**DATA SHOWN**
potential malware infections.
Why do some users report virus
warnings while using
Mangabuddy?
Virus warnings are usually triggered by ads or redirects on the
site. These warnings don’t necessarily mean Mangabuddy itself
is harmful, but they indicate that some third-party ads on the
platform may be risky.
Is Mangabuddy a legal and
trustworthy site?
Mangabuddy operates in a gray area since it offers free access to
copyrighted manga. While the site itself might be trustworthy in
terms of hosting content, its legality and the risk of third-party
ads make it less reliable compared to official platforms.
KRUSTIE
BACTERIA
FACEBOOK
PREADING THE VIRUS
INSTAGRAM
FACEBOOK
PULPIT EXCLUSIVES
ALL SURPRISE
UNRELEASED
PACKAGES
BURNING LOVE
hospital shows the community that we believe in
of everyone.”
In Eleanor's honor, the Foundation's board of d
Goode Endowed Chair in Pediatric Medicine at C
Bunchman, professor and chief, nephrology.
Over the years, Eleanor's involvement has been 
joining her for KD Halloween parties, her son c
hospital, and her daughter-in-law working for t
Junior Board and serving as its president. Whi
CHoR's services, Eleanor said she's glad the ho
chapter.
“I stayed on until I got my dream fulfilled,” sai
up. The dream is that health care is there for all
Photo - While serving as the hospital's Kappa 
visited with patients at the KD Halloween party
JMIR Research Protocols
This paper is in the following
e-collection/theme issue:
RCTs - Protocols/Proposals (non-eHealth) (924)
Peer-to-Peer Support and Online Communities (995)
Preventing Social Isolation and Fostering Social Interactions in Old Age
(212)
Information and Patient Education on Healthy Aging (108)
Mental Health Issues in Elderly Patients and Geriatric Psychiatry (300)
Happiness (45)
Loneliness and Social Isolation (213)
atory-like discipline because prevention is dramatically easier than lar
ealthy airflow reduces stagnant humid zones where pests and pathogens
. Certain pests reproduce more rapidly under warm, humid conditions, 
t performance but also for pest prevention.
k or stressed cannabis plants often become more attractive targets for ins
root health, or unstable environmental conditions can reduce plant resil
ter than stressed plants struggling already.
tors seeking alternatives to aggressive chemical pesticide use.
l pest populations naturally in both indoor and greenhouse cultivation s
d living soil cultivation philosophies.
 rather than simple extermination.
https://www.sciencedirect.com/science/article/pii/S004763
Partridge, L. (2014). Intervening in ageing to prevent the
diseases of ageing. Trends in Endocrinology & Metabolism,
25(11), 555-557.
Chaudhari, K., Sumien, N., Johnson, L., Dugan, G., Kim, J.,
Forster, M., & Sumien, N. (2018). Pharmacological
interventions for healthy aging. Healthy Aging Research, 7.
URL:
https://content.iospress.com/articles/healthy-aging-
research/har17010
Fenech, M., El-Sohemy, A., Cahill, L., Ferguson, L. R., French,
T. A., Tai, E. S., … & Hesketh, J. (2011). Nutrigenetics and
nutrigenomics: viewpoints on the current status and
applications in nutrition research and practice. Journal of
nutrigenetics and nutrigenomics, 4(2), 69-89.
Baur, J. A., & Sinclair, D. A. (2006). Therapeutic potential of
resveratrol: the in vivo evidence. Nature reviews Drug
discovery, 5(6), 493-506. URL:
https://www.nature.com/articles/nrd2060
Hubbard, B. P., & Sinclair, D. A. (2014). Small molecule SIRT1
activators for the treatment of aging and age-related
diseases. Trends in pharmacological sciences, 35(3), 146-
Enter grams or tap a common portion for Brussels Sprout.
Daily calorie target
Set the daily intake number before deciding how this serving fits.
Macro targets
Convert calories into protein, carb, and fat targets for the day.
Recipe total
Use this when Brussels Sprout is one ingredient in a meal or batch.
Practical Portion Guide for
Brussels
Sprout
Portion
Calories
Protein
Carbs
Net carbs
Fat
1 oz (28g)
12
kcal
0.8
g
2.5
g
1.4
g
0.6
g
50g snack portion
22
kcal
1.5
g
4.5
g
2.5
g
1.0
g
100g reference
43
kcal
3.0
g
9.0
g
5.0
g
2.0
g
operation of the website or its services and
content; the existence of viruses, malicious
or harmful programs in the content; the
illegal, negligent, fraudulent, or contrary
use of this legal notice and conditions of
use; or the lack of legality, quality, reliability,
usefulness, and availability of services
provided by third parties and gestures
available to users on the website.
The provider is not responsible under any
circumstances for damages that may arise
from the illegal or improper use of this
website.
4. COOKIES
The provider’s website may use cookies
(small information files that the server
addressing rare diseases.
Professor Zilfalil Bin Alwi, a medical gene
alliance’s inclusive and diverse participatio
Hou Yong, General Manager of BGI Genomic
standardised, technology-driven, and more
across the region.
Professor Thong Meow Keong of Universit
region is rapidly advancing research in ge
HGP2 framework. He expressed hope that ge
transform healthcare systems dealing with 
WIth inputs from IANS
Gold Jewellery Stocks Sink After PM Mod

**REQUIRED WORK**
Every record above is to be transcribed exactly.

**RESULT OF THE EXERCISE**
potential malware infections.
Why do some users report virus
warnings while using
Mangabuddy?
Virus warnings are usually triggered by ads or redirects on the
site. These warnings don’t necessarily mean Mangabuddy itself
is harmful, but they indicate that some third-party ads on the
platform may be risky.
Is Mangabuddy a legal and
trustworthy site?
Mangabuddy operates in a gray area since it offers free access to
copyrighted manga. While the site itself might be trustworthy in
terms of hosting content, its legality and the risk of third-party
ads make it less reliable compared to official platforms.
KRUSTIE
BACTERIA
FACEBOOK
PREADING THE VIRUS
INSTAGRAM
FACEBOOK
PULPIT EXCLUSIVES
ALL SURPRISE
UNRELEASED
PACKAGES
BURNING LOVE
hospital shows the community that we believe in
of everyone.”
In Eleanor's honor, the Foundation's board of d
Goode Endowed Chair in Pediatric Medicine at C
Bunchman, professor and chief, nephrology.
Over the years, Eleanor's involvement has been 
joining her for KD Halloween parties, her son c
hospital, and her daughter-in-law working for t
Junior Board and serving as its president. Whi
CHoR's services, Eleanor said she's glad the ho
chapter.
“I stayed on until I got my dream fulfilled,” sai
up. The dream is that health care is there for all
Photo - While serving as the hospital's Kappa 
visited with patients at the KD Halloween party
JMIR Research Protocols
This paper is in the following
e-collection/theme issue:
RCTs - Protocols/Proposals (non-eHealth) (924)
Peer-to-Peer Support and Online Communities (995)
Preventing Social Isolation and Fostering Social Interactions in Old Age
(212)
Information and Patient Education on Healthy Aging (108)
Mental Health Issues in Elderly Patients and Geriatric Psychiatry (300)
Happiness (45)
Loneliness and Social Isolation (213)
atory-like discipline because prevention is dramatically easier than lar
ealthy airflow reduces stagnant humid zones where pests and pathogens
. Certain pests reproduce more rapidly under warm, humid conditions, 
t performance but also for pest prevention.
k or stressed cannabis plants often become more attractive targets for ins
root health, or unstable environmental conditions can reduce plant resil
ter than stressed plants struggling already.
tors seeking alternatives to aggressive chemical pesticide use.
l pest populations naturally in both indoor and greenhouse cultivation s
d living soil cultivation philosophies.
 rather than simple extermination.
https://www.sciencedirect.com/science/article/pii/S004763
Partridge, L. (2014). Intervening in ageing to prevent the
diseases of ageing. Trends in Endocrinology & Metabolism,
25(11), 555-557.
Chaudhari, K., Sumien, N., Johnson, L., Dugan, G., Kim, J.,
Forster, M., & Sumien, N. (2018). Pharmacological
interventions for healthy aging. Healthy Aging Research, 7.
URL:
https://content.iospress.com/articles/healthy-aging-
research/har17010
Fenech, M., El-Sohemy, A., Cahill, L., Ferguson, L. R., French,
T. A., Tai, E. S., … & Hesketh, J. (2011). Nutrigenetics and
nutrigenomics: viewpoints on the current status and
applications in nutrition research and practice. Journal of
nutrigenetics and nutrigenomics, 4(2), 69-89.
Baur, J. A., & Sinclair, D. A. (2006). Therapeutic potential of
resveratrol: the in vivo evidence. Nature reviews Drug
discovery, 5(6), 493-506. URL:
https://www.nature.com/articles/nrd2060
Hubbard, B. P., & Sinclair, D. A. (2014). Small molecule SIRT1
activators for the treatment of aging and age-related
diseases. Trends in pharmacological sciences, 35(3), 146-
Enter grams or tap a common portion for Brussels Sprout.
Daily calorie target
Set the daily intake number before deciding how this serving fits.
Macro targets
Convert calories into protein, carb, and fat targets for the day.
Recipe total
Use this when Brussels Sprout is one ingredient in a meal or batch.
Practical Portion Guide for
Brussels
Sprout
Portion
Calories
Protein
Carbs
Net carbs
Fat
1 oz (28g)
12
kcal
0.8
g
2.5
g
1.4
g
0.6
g
50g snack portion
22
kcal
1.5
g
4.5
g
2.5
g
1.0
g
100g reference
43
kcal
3.0
g
9.0
g
5.0
g
2.0
g
operation of the website or its services and
content; the existence of viruses, malicious
or harmful programs in the content; the
illegal, negligent, fraudulent, or contrary
use of this legal notice and conditions of
use; or the lack of legality, quality, reliability,
usefulness, and availability of services
provided by third parties and gestures
available to users on the website.
The provider is not responsible under any
circumstances for damages that may arise
from the illegal or improper use of this
website.
4. COOKIES
The provider’s website may use cookies
(small information files that the server
addressing rare diseases.
Professor Zilfalil Bin Alwi, a medical gene
alliance’s inclusive and diverse participatio
Hou Yong, General Manager of BGI Genomic
standardised, technology-driven, and more
across the region.
Professor Thong Meow Keong of Universit
region is rapidly advancing research in ge
HGP2 framework. He expressed hope that ge
transform healthcare systems dealing with 
WIth inputs from IANS
Gold Jewellery Stocks Sink After PM Mod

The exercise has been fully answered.